By the time I finished the first page, I’d remembered how powerful this book was for me. I was reminded that Anorexia is an illness — not a mind game, or a diet gone wrong, or an obsession with weight, but an illness. If I don’t stay on track with my recovery, meaning that I am intentionally meeting my exchanges each day, as well as not exercising more than five days a week (for only 30 minutes at a time, and abstaining from cardio, for now), I WILL RELAPSE. Hard. As Rachel told me the other day, if I need to tell myself that I have Diabetes, or another medical illness that explains having to be rigid about food intake and exercise expenditure in order to strictly enforce my recovery behaviors, then that’s just what I need to do. Because skipping meals is not an option for me. Skipping snacks is not an option for me. Overdoing exercise, even one day, is not in the cards for me right now. One year into recovery, studies show that the brain has begun to form new patterns and habits, and that more flexibility can begin to be integrated (in terms of not always having three meals and two snacks a day, or going over the typical exercise allowance for a particular event), but it has to remain intentional.
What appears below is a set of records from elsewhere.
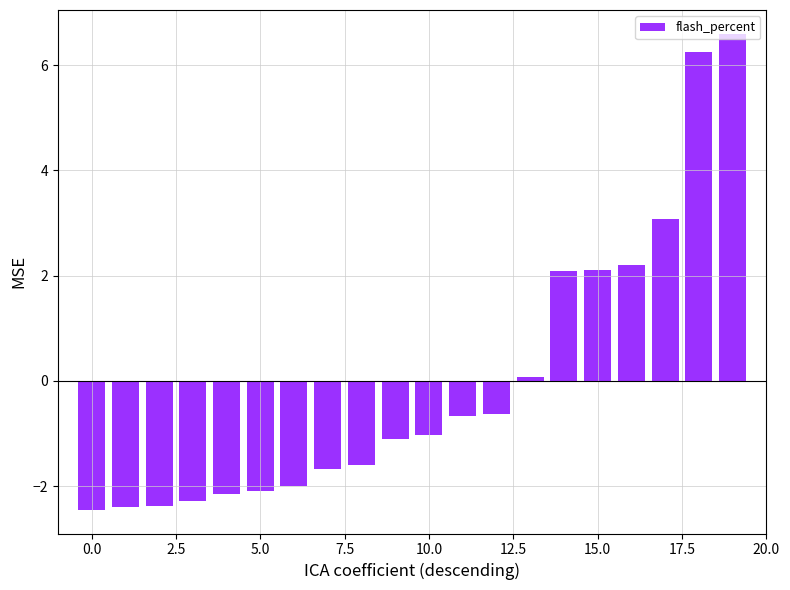

What is the difference between the second highest and second lowest values?

8.7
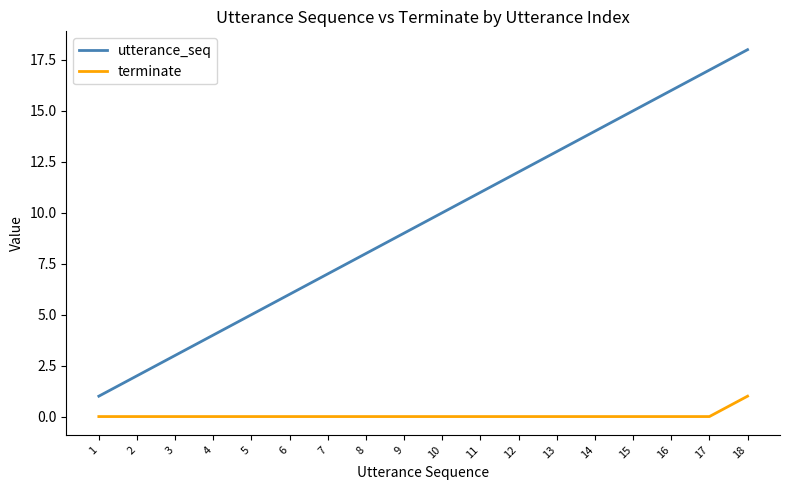

Rank the series by their maximum value, from highest to lowest.

utterance_seq, terminate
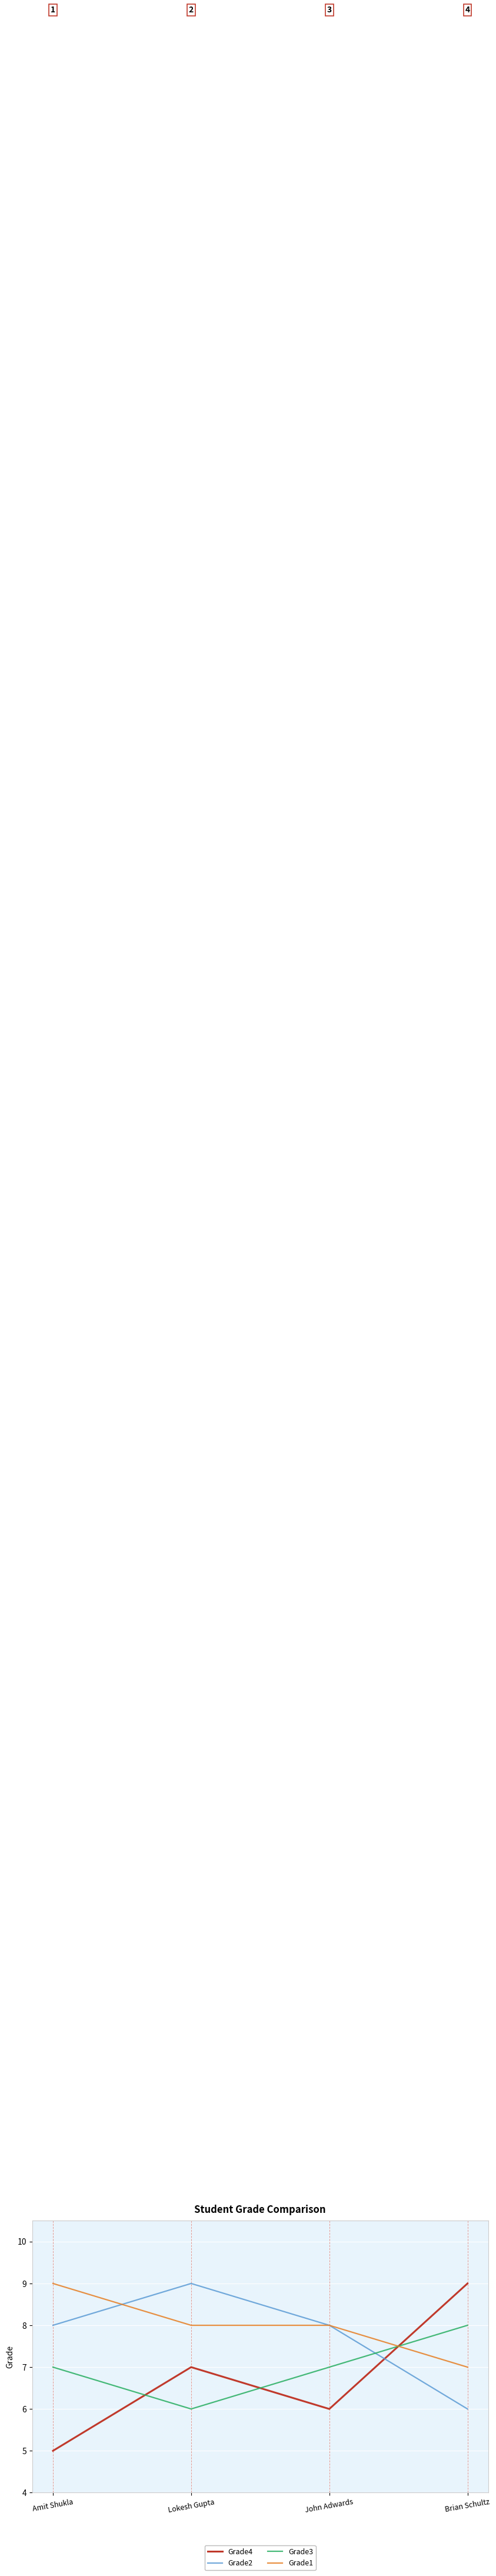

Reading left to right, what are all the values shown in this chart?

Grade4: Amit Shukla=5	Lokesh Gupta=7	John Adwards=6	Brian Schultz=9
Grade2: Amit Shukla=8	Lokesh Gupta=9	John Adwards=8	Brian Schultz=6
Grade3: Amit Shukla=7	Lokesh Gupta=6	John Adwards=7	Brian Schultz=8
Grade1: Amit Shukla=9	Lokesh Gupta=8	John Adwards=8	Brian Schultz=7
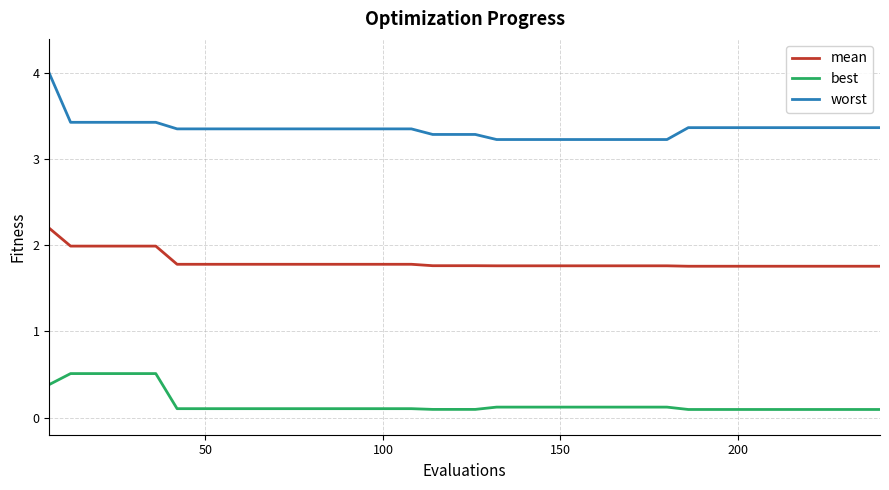

True or false: mean and worst cross at least once.

False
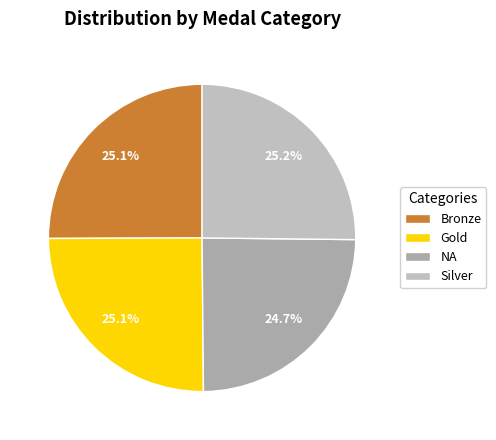

Count the number of slices in the pie.

4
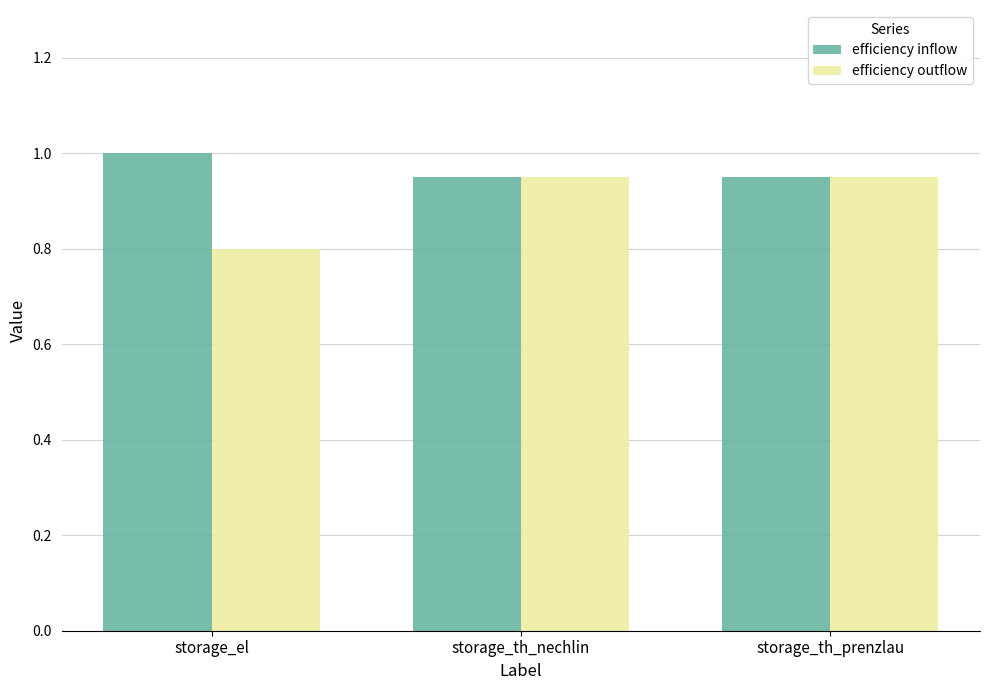

Rank the series at storage_el from highest to lowest value.

efficiency inflow, efficiency outflow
The new wallpaper for my phone, which I found on Pinterest (what can’t you find on there?!) says, “You’re either working on recovery or you’re working on a relapse”, and that’s my mantra for this next month. Really, it’ll probably be one of mine for the remainder of my life, but this next month especially. I know that this month, I need to get back to the top of that hill. Like I’ve quoted from Decoding Anorexia before, being just 2.2 pounds away from “the weight”, is proven to significantly affect the likelihood of relapsing. It’s the equivalent to being 20 feet away from the top of a big hill — so close, but far enough that as soon as you stop pedaling, you’re going to slide right back down to where you started. So, for right now, that’s my goal. Get to the weight. Whatever it takes. I’m gonna get to the top of that hill!
I’ve got a lot more to write about later, but for now I’m going to get back to studying for my anatomy midterm tomorrow.